Topic: ✔ fmap in coq-ext-lib


view this post on Zulip Julin Shaji (Aug 24 2022 at 09:15):

I was trying to use fmap from coq-ext-lib. So I tried:

Require Import ExtLib.Structures.Functor.
Import FunctorNotation.

Compute (S <$> Some 2).
(*
= match ?Functor with
       | {| fmap := fmap |} => fmap
       end nat nat (fun x : nat => S x) (Some 2)
     : option nat
*)

Check (S <$> Some 2).
(*
S <$> Some 2
     : option nat
where
?Functor : [ |- Functor option]
*)

I was hoping to get Some 3 out of S <$> Some 2. What am I missing here?

view this post on Zulip Julin Shaji (Aug 24 2022 at 09:15):

Is it because of some type class?

view this post on Zulip Julin Shaji (Aug 24 2022 at 09:18):

fmap's type is like:

Check fmap.
(*
fmap
     : (?A -> ?B) -> ?F ?A -> ?F ?B
where
?F : [ |- Type -> Type]
?Functor : [ |- Functor ?F]
?A : [ |- Type]
?B : [ |- Type]
*)

Wouldn't giving S: nat -> nat make A and B to be nat? With option as F?

view this post on Zulip Kenji Maillard (Aug 24 2022 at 09:31):

yes that's exactly what happens: in (S <$> Some 2), ?F is unified with option while ?A,?B are unified with nat. The problem is that the ?Functor argument is still missing.

view this post on Zulip Kenji Maillard (Aug 24 2022 at 09:32):

I guess you should either define an instance of Functor option, or maybe it already exists somewhere in extlib but is not accessible with the specific imports you used.

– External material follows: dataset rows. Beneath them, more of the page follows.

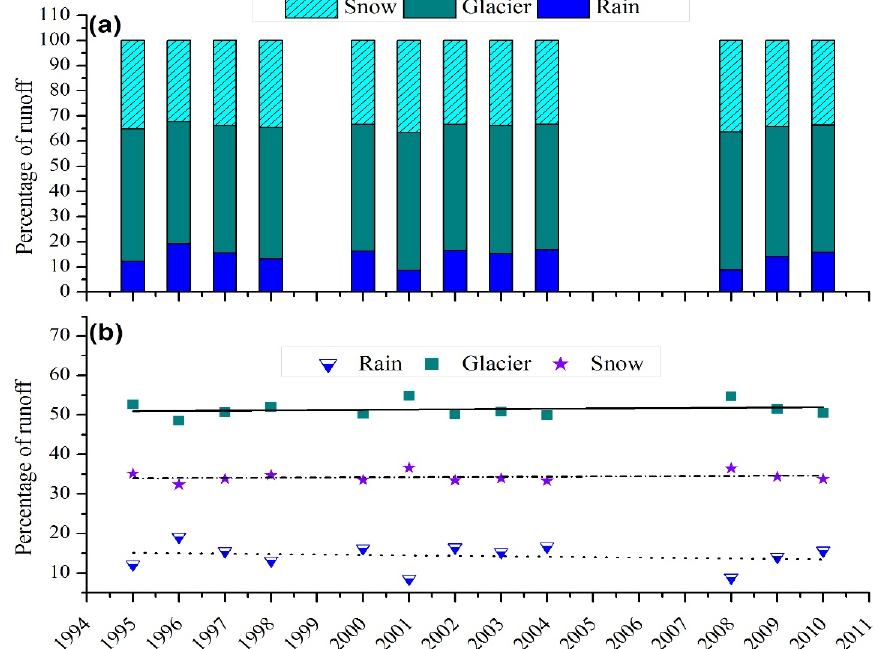
Figure 11. Annual variations in runoff components between 1995 and 2010. ( a ): stacked percent snow, glacier melt runoff along with percent rainfall runoff of the respective years, ( b ): percent runoff components of the respective years.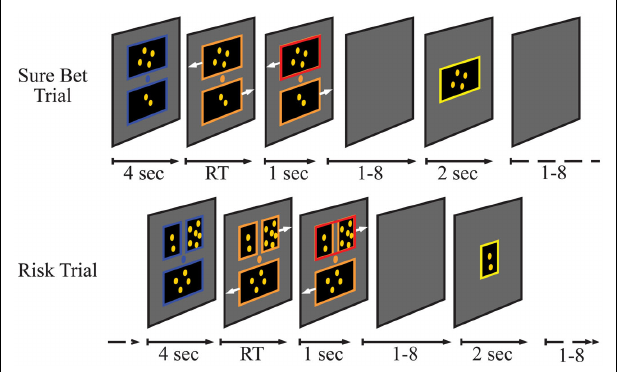
FIGURE 1 | Experimental design. Each trial consisted of a decision (blue frame), choice (salmon frame), confirmation (red frame), delay (no frame), and outcome (yellow frame) period.Trial types were psuedorandomized and presented over three 8-min runs.Variable timing for the delay and intertrial intervals were implemented to dissociate the temporal contingency between adjacent events. RT, response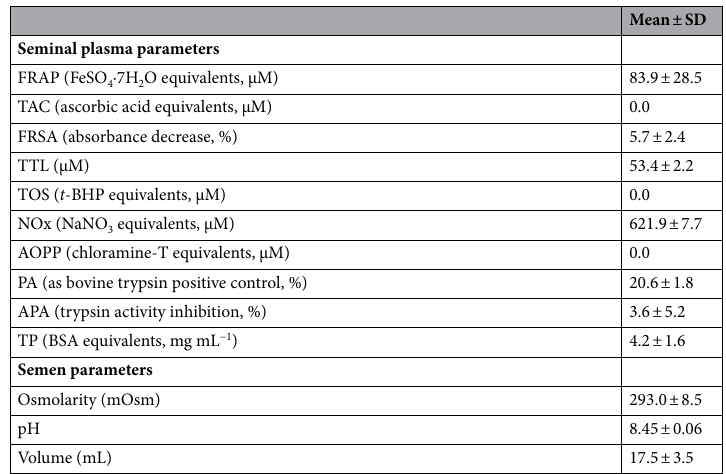
Table 2. Mean (± SD) values of seminal plasma oxidative profile and proteolysis regulator parameters, and semen parameters in the azoospermic donkey stallion. Semen collections (n = 2). FRAP: ferric reducing ability of plasma; TAC: total antioxidant capacity; FRSA: free radical scavenging activity; TTL: total thiol levels; TOS: total oxidant status; NOx: nitric oxide metabolites; AOPP: advanced oxidation protein products; PA: protease activity; APA: antiprotease activity; TP: total protein.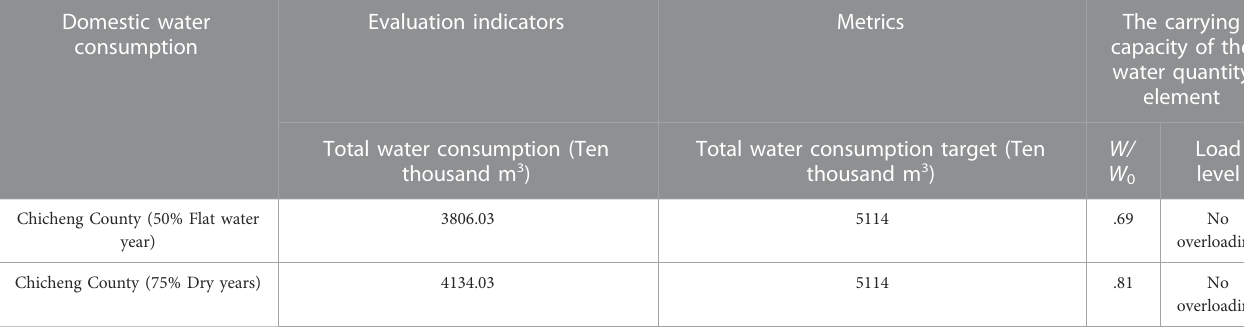
TABLE 9 Evaluation table of the total water consumption capacity of Chicheng County in the planning level year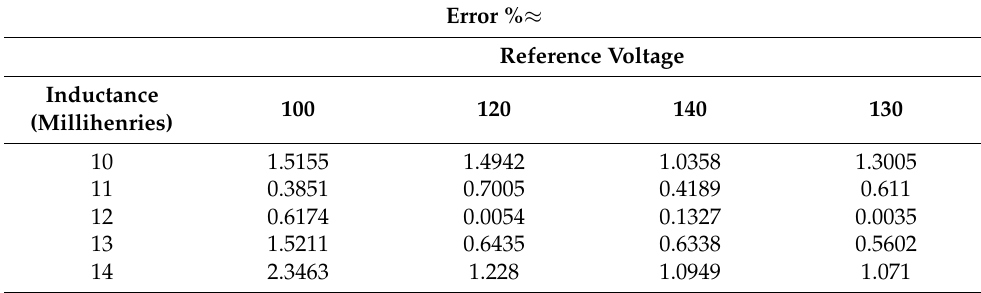
Table 3. Percentage of error in the output voltage due to changes in the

view this post on Zulip Julin Shaji (Aug 24 2022 at 09:37):

Thanks.

I did

Require Import ExtLib.Data.Option.                               

(still not sure if that's the right package, but it works.)

and then

Compute (S <$> Some 2).

gave Some 3.

view this post on Zulip Notification Bot (Aug 24 2022 at 09:37):

Julin S has marked this topic as resolved.